Sec. 17. (1) Every person who has been granted certificate or prior permission under section 12 shall receive foreign contribution only in an account designated as “FCRA Account” by the bank, which shall be opened by him for the purpose of remittances of foreign contribution in such branch of the State Bank of India at New Delhi, as the Central Government may, by notification, specify in this behalf:

Provided that such person may also open another FCRA Account in any of the scheduled bank of his choice for the purpose of keeping or utilising the foreign contribution which has been received from his FCRA Account in the specified branch of State Bank of India at New Delhi:

Provided further that such person may also open one or more accounts in one or more scheduled banks of his choice to which he may transfer for utilising any foreign contribution received by him in his FCRA account in the specified branch of the State Bank of India at New Delhi or kept by him in another FCRA Account in a scheduled bank of his choice:

(1) Provided also that no funds other than foreign contribution shall be received or deposited in any such account.

(2) The specified branch of the State Bank of India at New Delhi or the branch of the scheduled bank where the person referred to in sub-section (1) has opened his foreign contribution account or the authorised person in foreign exchange, shall report to such authority as may be specified,—

  • the prescribed amount of foreign remittance;
  • the source and manner in which the foreign remittance was received; and
  • other particulars,

in such form and manner as may be prescribed.”

The Bill now proposes that organisations granted registration or prior permission under FCRA shall receive foreign contribution only in an account designated as “FCRA Account” by the bank, which shall be opened by him for the purpose of remittances of foreign contribution in such branch of the State Bank of India at New Delhi, as the Central Government may, by notification, specify in this behalf, provided that such organization may also open another FCRA Account in any other scheduled bank of their choice for the purpose of keeping or utilizing the foreign contribution which has been received from the FCRA Account in the specified branch of State Bank of India at New Delhi.

Thus, from the requirement of having designated FCRA Bank account with any Core Banking Compliant Bank integrated with the Public Financial Management Systems (PFMS) it has now been narrowed down to such branch of the State Bank of India at New Delhi.

The Bill also makes it incumbent on the specified branch of the State Bank of India at New Delhi or the branch of the scheduled bank where the organization has opened the foreign contribution account to report to the government of India, the prescribed amount of foreign remittance; the source and manner in which the foreign remittance was received; and other particulars, in such form and manner as may be prescribed.’.

Rationale for Amendment

The Government of India’s rationale for these draconian and cumbersome amendments can be found in the ‘Statement of Objects and Reasons’. The statement avers:

  1. The annual inflow of foreign contribution has almost doubled between the years 2010 and 2019, but many recipients of foreign contribution have not utilized the same for the purpose for which they were registered or granted prior permission under the said Act.
  2. Many of them were also found wanting in ensuring basic statutory compliances such as submission of annual returns and maintenance of proper accounts.
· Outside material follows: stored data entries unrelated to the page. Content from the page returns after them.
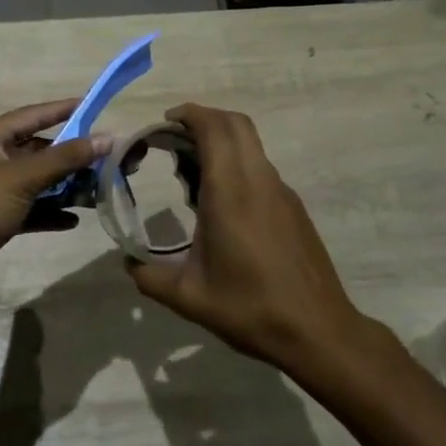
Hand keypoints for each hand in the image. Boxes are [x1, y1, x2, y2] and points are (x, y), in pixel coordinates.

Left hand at [0, 100, 111, 295]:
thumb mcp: (22, 177)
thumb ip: (65, 157)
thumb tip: (107, 138)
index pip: (31, 115)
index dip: (61, 110)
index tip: (93, 105)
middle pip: (39, 150)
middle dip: (71, 155)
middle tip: (106, 156)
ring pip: (39, 181)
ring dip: (66, 185)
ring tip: (98, 189)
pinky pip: (33, 208)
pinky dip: (52, 212)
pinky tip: (74, 219)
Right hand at [124, 103, 361, 370]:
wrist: (318, 331)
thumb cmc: (250, 309)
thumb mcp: (189, 297)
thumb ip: (150, 277)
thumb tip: (128, 263)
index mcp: (230, 192)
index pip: (213, 129)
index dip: (188, 115)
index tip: (163, 124)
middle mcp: (258, 181)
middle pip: (235, 124)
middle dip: (203, 119)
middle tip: (174, 139)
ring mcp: (280, 192)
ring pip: (250, 144)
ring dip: (221, 142)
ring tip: (191, 175)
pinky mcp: (292, 207)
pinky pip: (260, 167)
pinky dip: (236, 164)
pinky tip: (220, 203)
This has led to a situation where the Central Government had to cancel certificates of registration of more than 19,000 recipient organisations, including non-Governmental organisations, during the period between 2011 and 2019.
  3. Criminal investigations also had to be initiated against dozens of such non-Governmental organisations which indulged in outright misappropriation or misutilization of foreign contribution.